Gab es neben dem bereits bekannten V-Mann des Berliner LKA eine weitere angeworbene Person aus dem Umfeld der Terrorgruppe NSU?

Foto: dapd

Der Berliner V-Mann Thomas S. (r.) in einbem Prozess vor dem Landgericht Dresden
Der Berliner V-Mann Thomas S. (r.) in einbem Prozess vor dem Landgericht Dresden

Der Innenexperte der Grünen-Fraktion im Berliner Abgeordnetenhaus, Benedikt Lux, will zwei V-Mann-Führer des Landeskriminalamts (LKA) im Innenausschuss des Parlaments befragen.

Es sei nicht auszuschließen, dass es neben dem bereits bekannten V-Mann des Berliner LKA in Sachsen, Thomas S., eine weitere angeworbene Person aus dem Umfeld der Terrorgruppe NSU gegeben habe, sagte Lux am Sonntag. "Wenn man das sorgfältig aufklären will, muss man sich das noch mal anhören."

Es seien Reisekostenabrechnungen der Beamten aufgetaucht, die den Verdacht aufkommen ließen, dass ein zweiter V-Mann von ihnen besucht worden sei, hieß es. Die Grünen beantragen daher für die nächste Ausschusssitzung, Ex-LKA-Chef Peter-Michael Haeberer sowie die V-Mann-Führer von Thomas S. zu befragen. Ob ihr Antrag eine Mehrheit findet, ist offen.
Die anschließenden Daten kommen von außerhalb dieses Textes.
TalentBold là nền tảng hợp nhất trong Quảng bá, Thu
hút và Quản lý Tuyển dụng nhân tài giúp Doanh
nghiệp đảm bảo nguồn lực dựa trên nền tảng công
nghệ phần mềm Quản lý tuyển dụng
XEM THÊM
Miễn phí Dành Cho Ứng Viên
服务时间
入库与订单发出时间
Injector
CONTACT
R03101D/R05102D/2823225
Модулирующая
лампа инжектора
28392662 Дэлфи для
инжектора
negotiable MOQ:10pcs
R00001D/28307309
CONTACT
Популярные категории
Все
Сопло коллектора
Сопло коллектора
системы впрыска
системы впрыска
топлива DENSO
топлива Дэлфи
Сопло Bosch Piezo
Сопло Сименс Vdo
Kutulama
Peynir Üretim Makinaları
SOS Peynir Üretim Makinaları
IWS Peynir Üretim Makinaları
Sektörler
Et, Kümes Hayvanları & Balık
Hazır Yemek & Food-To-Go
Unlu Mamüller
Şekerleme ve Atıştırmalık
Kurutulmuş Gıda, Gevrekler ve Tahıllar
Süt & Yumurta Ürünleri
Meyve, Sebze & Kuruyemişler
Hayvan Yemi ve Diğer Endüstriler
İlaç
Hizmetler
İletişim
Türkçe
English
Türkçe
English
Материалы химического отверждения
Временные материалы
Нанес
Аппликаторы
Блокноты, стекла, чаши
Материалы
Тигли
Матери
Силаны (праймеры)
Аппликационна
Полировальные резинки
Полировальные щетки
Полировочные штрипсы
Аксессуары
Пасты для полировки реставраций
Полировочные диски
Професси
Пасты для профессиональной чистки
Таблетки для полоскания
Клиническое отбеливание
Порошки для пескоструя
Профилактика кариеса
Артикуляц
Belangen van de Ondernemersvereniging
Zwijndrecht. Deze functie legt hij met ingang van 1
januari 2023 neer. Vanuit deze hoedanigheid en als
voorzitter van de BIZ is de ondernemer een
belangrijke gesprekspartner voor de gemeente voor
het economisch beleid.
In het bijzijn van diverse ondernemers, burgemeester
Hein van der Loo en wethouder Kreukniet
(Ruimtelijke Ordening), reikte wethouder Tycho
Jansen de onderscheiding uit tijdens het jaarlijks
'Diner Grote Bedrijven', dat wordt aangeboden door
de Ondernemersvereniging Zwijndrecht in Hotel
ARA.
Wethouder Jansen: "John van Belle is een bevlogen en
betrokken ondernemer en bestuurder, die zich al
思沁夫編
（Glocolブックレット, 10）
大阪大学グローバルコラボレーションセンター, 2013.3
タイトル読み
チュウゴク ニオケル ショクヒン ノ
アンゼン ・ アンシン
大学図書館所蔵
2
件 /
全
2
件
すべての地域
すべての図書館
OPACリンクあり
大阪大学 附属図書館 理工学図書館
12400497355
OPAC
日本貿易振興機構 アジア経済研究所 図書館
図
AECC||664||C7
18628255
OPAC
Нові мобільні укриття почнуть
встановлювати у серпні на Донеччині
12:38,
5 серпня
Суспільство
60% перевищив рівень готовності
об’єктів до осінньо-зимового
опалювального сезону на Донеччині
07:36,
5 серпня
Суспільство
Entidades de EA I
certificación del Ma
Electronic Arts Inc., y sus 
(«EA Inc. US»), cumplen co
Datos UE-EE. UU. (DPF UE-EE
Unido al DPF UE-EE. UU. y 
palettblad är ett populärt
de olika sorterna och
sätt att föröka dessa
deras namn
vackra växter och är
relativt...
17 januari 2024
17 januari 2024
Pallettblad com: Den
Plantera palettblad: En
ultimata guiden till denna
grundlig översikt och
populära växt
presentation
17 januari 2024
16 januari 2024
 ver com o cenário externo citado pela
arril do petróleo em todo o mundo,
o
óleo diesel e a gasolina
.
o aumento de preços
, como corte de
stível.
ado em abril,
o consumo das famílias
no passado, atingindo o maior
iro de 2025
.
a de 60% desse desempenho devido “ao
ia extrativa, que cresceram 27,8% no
Weitere Person taucht bei Reisekosten auf

Nach Informationen der Berliner Morgenpost soll es sich bei der Reise um eine Fahrt nach Bautzen vor gut zehn Jahren gehandelt haben. Die beiden V-Mann-Führer des LKA fuhren nach Sachsen, um Thomas S. aufzusuchen. In der Abrechnung gaben sie offenbar auch eine weitere V-Person an, die sie getroffen hatten.

Noch ein sächsischer V-Mann, womöglich in Zusammenhang mit Thomas S.? Darüber sind die Grünen gestolpert. "Über Aktivitäten noch einer V-Person in Sachsen ist uns bisher nichts bekannt", sagte Lux. Es ist zwar völlig offen, ob und welche Informationen von der ominösen zweiten Person gekommen sind, aber Lux hält das Zusammentreffen für "erstaunlich" – und will Hintergründe erfahren.

Der bereits bekannte V-Mann des LKA soll 2002 Hinweise auf den NSU geliefert haben, die offenbar unbeachtet blieben. Die Aufklärung der zehn NSU-Morde hat bisher schon eine Fülle von Pannen der Sicherheitsbehörden ergeben.